Governmental organizations like OSHA provide strict exposure limit guidelines employers must follow to protect workers using microwave devices continuously. The FDA also enforces specific absorption rate (SAR) maximums for modern consumer electronics so heating remains negligible.

More research is still needed to conclusively determine if regular low-level exposure like from cell phones increases cancer risks as some studies suggest. Until then, precautions like not keeping phones in pockets for prolonged periods or directly on the body may mitigate unconfirmed dangers.

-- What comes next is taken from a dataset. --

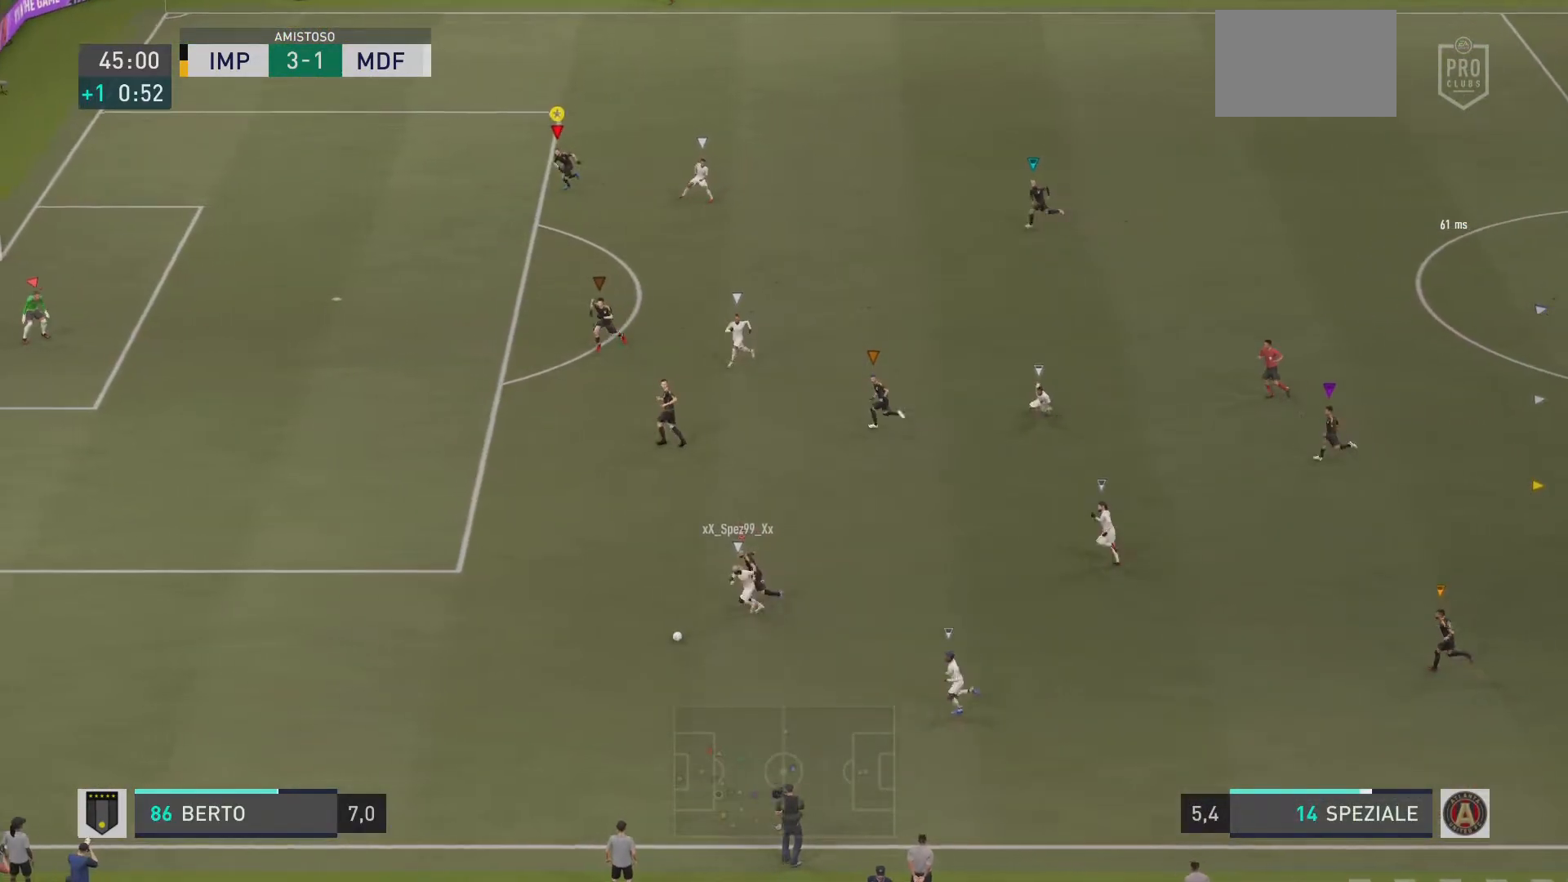
{"buttons": ["L2", "R1"], "left_stick": "left", "right_stick": "center", "events": [[267, "left_stick", "left"], [350, "L2", "down"]]}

Microwaves in Space Exploration

Beyond their discovery in cosmic background radiation decades ago, microwaves continue serving pivotal roles in studying spacetime and celestial phenomena.

Space Telecommunications

Given their high frequency modulated data capacity and penetration through the atmosphere, microwaves enable the vast majority of spacecraft communications and data transfer whether to relay astronauts voices or rover images from across the solar system. Networks of sensitive ground dishes receive and transmit signals.

Spacecraft Navigation

Interplanetary vehicles transmit microwaves that are picked up by giant antenna arrays on Earth to precisely track their speed and trajectory across millions of miles. Without this radar ranging, minute course corrections would not be feasible.

Astronomy

Tree kilometer-scale radio telescope networks with ultra sensitive receivers detect the faintest microwave signals from stars being distorted by blackhole gravity or from molecule clouds coalescing into new star nurseries. Even relic radiation from the universe’s origins falls within microwave frequencies.

The Future of Microwaves

From powering smartphones globally to enabling autonomous vehicles to revealing the hidden universe, microwaves will continue opening new capabilities:

6G Research

With 5G cellular networks just being initially deployed, laboratories have already begun R&D into successors that could operate over 90 GHz into the millimeter wave range. This promises simultaneous connections for millions of devices with extreme low latency – perhaps enabling remote robotic surgery across cities. Realistic implementations are at least a decade down the road however.

High Resolution Radar

Higher frequency microwave radars using shorter millimeter wavelengths and sophisticated processing offer centimeters-scale resolution from satellites, a 10x improvement revealing city details like manholes, mailboxes, and lane markings.

WiFi Advancements

The WiFi 7 standard now in development will tap previously unused 6 GHz and 7 GHz frequencies to deliver smoother streaming and VR experiences in congested urban environments where slower bands are overloaded.

Wireless Data Centers

Technology leaders like Facebook aim to replace cables in data centers with free space lasers and directed microwave beams that never wear out and can dynamically redirect capacity. This could greatly speed information flows and reduce power consumption.

So in summary, from communications, to biological analysis, and perhaps even powering colonies on Mars one day, invisible microwave photons will continue broadening horizons for decades to come through their unique EM abilities.